A Nice Cup of Tea to Eliminate MRSA?
A Nice Cup of Tea to Eliminate MRSA?
ABSTRACT & COMMENTARY
Synopsis: An extract of green tea restored the activity of methicillin against MRSA and also reversed, to some extent, penicillin resistance in penicillinase producers.
Source: Yam TS, et al. The effect of a component of tea (Camellia sinensis) on methicillin resistance, PBP 2 synthesis, and ß-lactamase production in Staphylococcus aureus. J Antimicrob Chemother 1998;42:211-216.
The inhibitory activity of the aqueous extracts of various Indian and Chinese black teas and green teas against Staphylococcus aureus was shown by Yam and associates to be of three different types. The first, called Activity I, is direct inhibition, the second, Activity II, shows synergy with methicillin against methicillin-resistant Staphylococcus aureus (MRSA), and the third, Activity III, appears synergistic with benzylpenicillin against ß-lactamase producing S. aureus.
Yam et al made a 2% extract of Japanese Sencha green tea in boiling water and called it "Extract T." This had to be further diluted at least 20 times before it lost its inhibitory effect. They then exposed 22 strains of S. aureus showing high-level resistance to methicillin (MIC > 256 mg/L) and 18 strains exhibiting low-level resistance to methicillin (MIC 32-128 mg/L) to a range of different two-fold concentrations of the drug from. The concentrates tested ranged from 1-1024 mg/L mixed with 40-, 70-, 100-, 200-, and 300-fold dilutions of extract T in a checkerboard fashion to ensure that every combination of drug and tea concentration was present. Similar experiments were done with extract T and benzylpenicillin by exposing 40 strains of MRSA and nine strains of methicillin-susceptible S. aureus, all of which produced ß-lactamase.

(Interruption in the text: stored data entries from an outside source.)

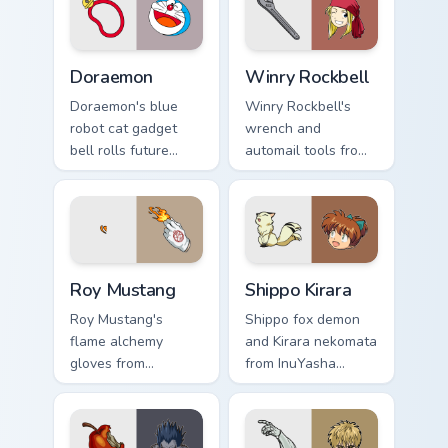
energy across your
city pointer.
Doraemon custom cursor pack preview for Chrome, 
Winry Rockbell custom curs
Doraemon
Winry Rockbell
Doraemon's blue
Winry Rockbell's
robot cat gadget
wrench and
bell rolls future
automail tools from
gadget cheer across
Fullmetal Alchemist
your classic anime
tune your pointer
pointer.
workshop charm.
Roy Mustang custom cursor pack preview for Chrome
Shippo Kirara custom cursor
Roy Mustang
Shippo Kirara
Roy Mustang's
Shippo fox demon
flame alchemy
and Kirara nekomata
gloves from
from InuYasha
Fullmetal Alchemist
scamper across your
ignite your pointer
feudal adventure
with colonel fire.
pointer pair.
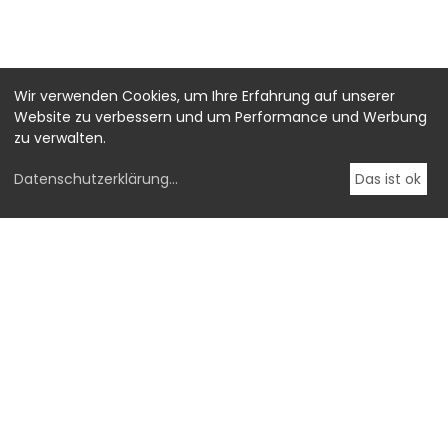
Wir verwenden Cookies, um Ihre Erfahrung auf unserer
Website zu verbessern und um Performance und Werbung
zu verwalten.
Datenschutzerklärung
...
Das ist ok
-->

Synergy between methicillin and extract T occurred with the 70-100 fold dilutions of tea extract and was optimal when diluted 40 times, with methicillin-resistance being reversed for 20/22 (91%) and 17/18 (94%) (i.e., 93% of high and low-level MRSA alike). By contrast, synergy was only seen against eight ß-lactamase producing strains out of the 49 tested.
In a separate experiment, a 250-fold dilution of extract T almost completely inhibited synthesis of PBP-2 by a constitutive producer (i.e., one that produces the protein all the time) and thwarted its production by an inducible strain.
Further purification yielded the active principle, compound P, which retained both activity II and III against MRSA and methicillin-resistant S. epidermidis at concentrations of 1-3 mg/L. Yam et al suggested that the purified tea extract is able to inhibit the production both of PBP-2, the protein that is responsible for methicillin-resistance and ß-lactamase, by preventing the switching on of the genes mecA and bla+, which are close to one another and share the same induction system.
COMMENT BY J. PETER DONNELLY, PhD
Both tea-tree oils and tea inhibit growth of staphylococci directly, but only the latter has been shown to reverse methicillin-resistance. Yam et al point out that other compounds also have the same effect, including non-ionic detergents, naphthalene derivatives, and some peptides, but the chances are that these may well prove too toxic for use in humans and will probably never be acceptable. Tea, on the other hand, is one of the most popular beverages in the world and is consumed by millions of people every day without any obvious ill-effects. It would be interesting to know whether tea drinking has ever been linked to low carriage of MRSA, as this would indicate the potential of using tea to help control carriage. If this were so, how should we use this extract? Must we first wait for a company to provide pharmaceutical preparation, or could we ask carriers of MRSA now to simply rub cold tea onto their skin? Alternatively, we might be able to allow these carriers to simply imbibe the tea in the usual fashion if the active substance is shown to find its way into the sweat, just as certain antibiotics such as ciprofloxacin do. How IRBs and ethics committees would react to a proposal to test an extract of tea in a randomized clinical trial is anybody's guess, but they may react favorably if MRSA is endemic in their own hospital. It would be really something if the observations in-vitro confirmed that methicillin-resistance can, in fact, be reversed. Not least because we may likely see the slogan "A cup a day keeps the MRSA away" alongside the injunction to "Now wash your hands"?